Along those lines is that Plank had an aversion to being linked to tobacco. In this scenario, his card was pulled from production early because he didn’t want to be included in a tobacco card set, for financial reasons, or for some other unknown reason. The tobacco hypothesis, in particular, is even strengthened by the fact that Plank does not appear in most of the other notable tobacco card sets. He does appear in some issues, such as the 1913/1914 Derby Cigars set, which makes that mindset a bit problematic. But that can possibly be explained away as a small, regional issue where permission may not have even been sought.
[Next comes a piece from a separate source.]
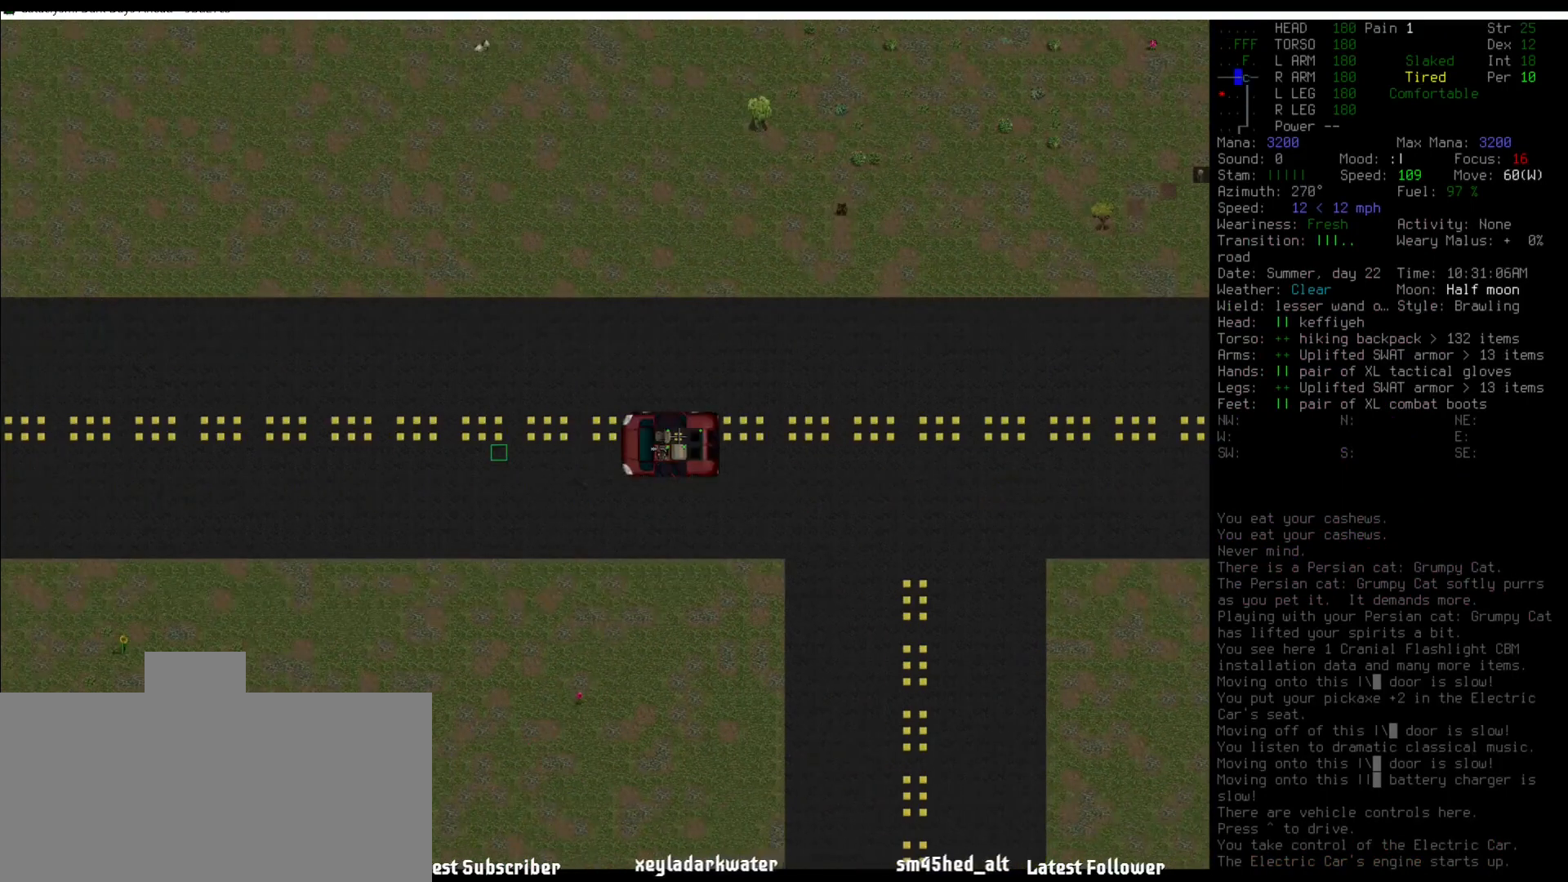
{"keys": ["num5"], "mouse": [], "events": [[455, "num5", "down"]]}
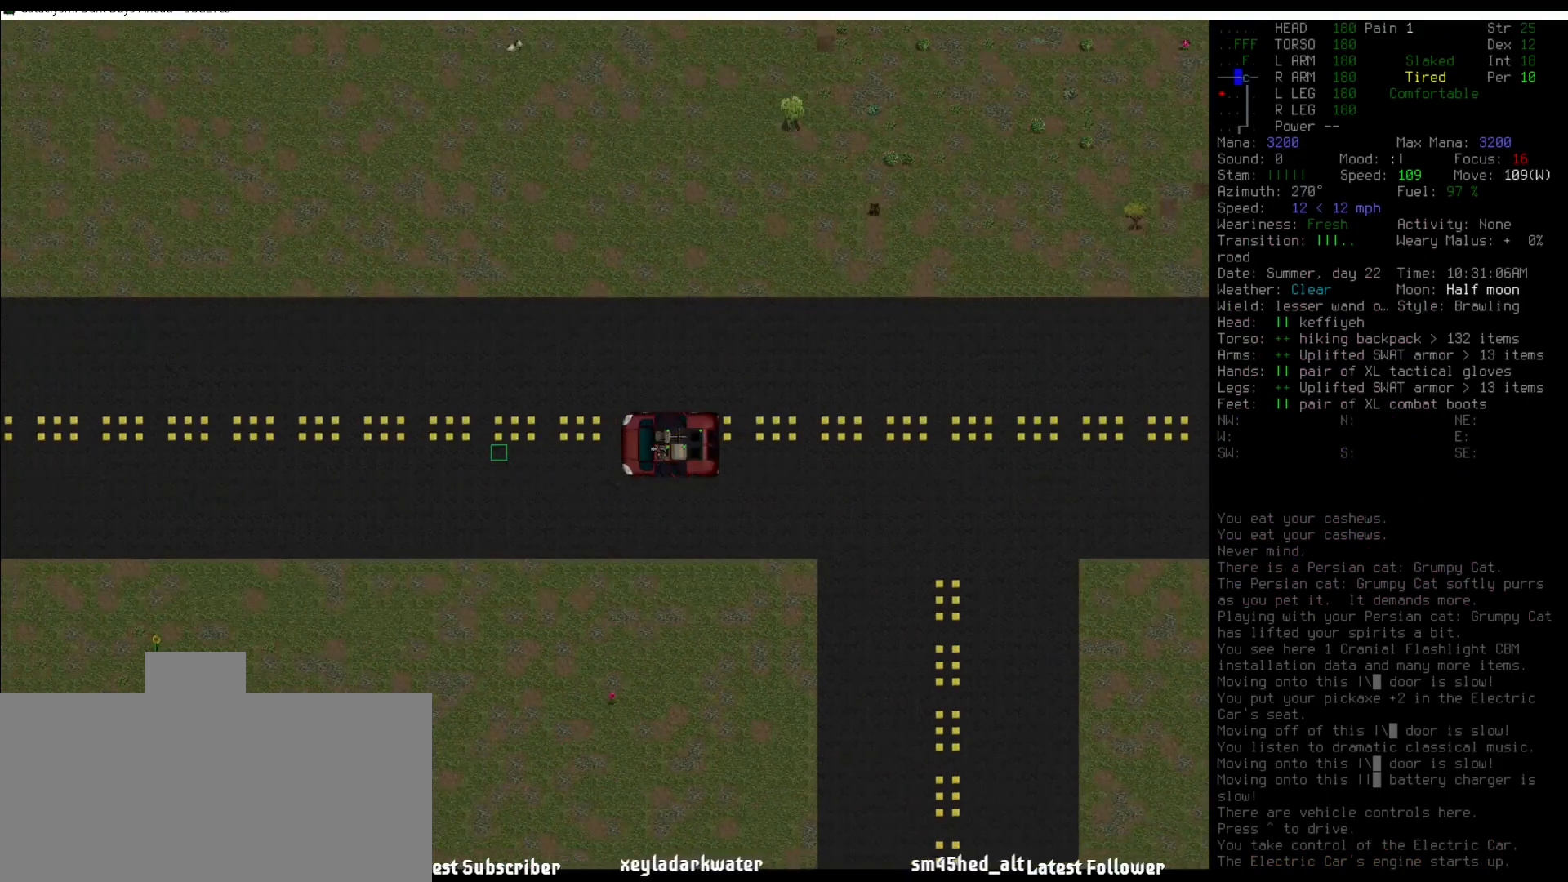
{"keys": [], "mouse": [], "events": [[34, "num5", "up"], [219, "num6", "down"], [320, "num5", "down"], [320, "num6", "up"], [438, "num5", "up"]]}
A problem with this theory is that Plank has cards in both the initial 150 Series as well as the later 350 Series. If his cards were not to be included and were yanked quickly during the 150 Series production, why was he also found in the 350 Series? That would seem to indicate that he should at least have had many 150 Series cards. The only logical reason, if following this theory, is that he was pulled quickly during the 150 Series but accidentally included for a short while in the 350 Series as well, before being yanked from that one, too.
Other theories exist as well.
A damaged or even broken printing plate is sometimes mentioned as the reason. As Just Collect points out here, a damaged plate makes more sense than a broken one. The card was produced beyond the first series and that would not have been possible if the plate was broken early. The theory surrounding a damaged plate mostly relies on cards not passing quality control standards and most being discarded with only a few good enough to be distributed. PSA even states that many examples of the ones that were distributed are off center, playing into the fact that the majority of Plank cards had flaws and could not have been of high enough quality to be used.
That theory seems reasonable, but there is no proof that it is actually the case. And one reason I kind of lean against it is because Plank has only one card in the set.
Think about it — if a damaged printing plate was really the reason for these cards being pulled, you would almost expect that he would appear on at least one other card in the set. I say that because many other Hall of Famers received two, three, and even four cards. If they had to remove this Plank card, it seems logical they would try to include at least another. Plank having more than one card would have seemed likely, anyway, given his talent. But that is even more the case if the makers of the set realized that most of his cards were unusable.
Some collectors will point to the fact that several Hall of Famers have only one card. But in the majority of those instances, that is easily explained. For example, Tris Speaker, Home Run Baker, and Zack Wheat (all of whom have only one card) were just starting their careers when the set was produced. Others, like Jake Beckley, Joe Kelley, and Joe McGinnity, were at the end, making it easy to understand why they had only one card.
Plank was a prime candidate to have more than one card and him having only one makes me think that, like Wagner, he did not give permission to be in the set. That makes more sense given his known dislike for tobacco.
Still, until more concrete proof is discovered, we are left with no guaranteed explanation for the lack of his cards. All we can safely say is that they are undeniably rare.
Rarity and Value
While many collectors point to the extreme rarity of the Wagner card (and, for good reason), Plank’s card is no easy find, either. To date, PSA and SGC have combined to grade only a little more than 100 of them, compared to 47 Wagners.
The value of Plank cards comes nowhere close to Wagners but it is still a very expensive card that continues to climb in value, even when in poor condition. A PSA 1 sold for more than $51,000 in 2018.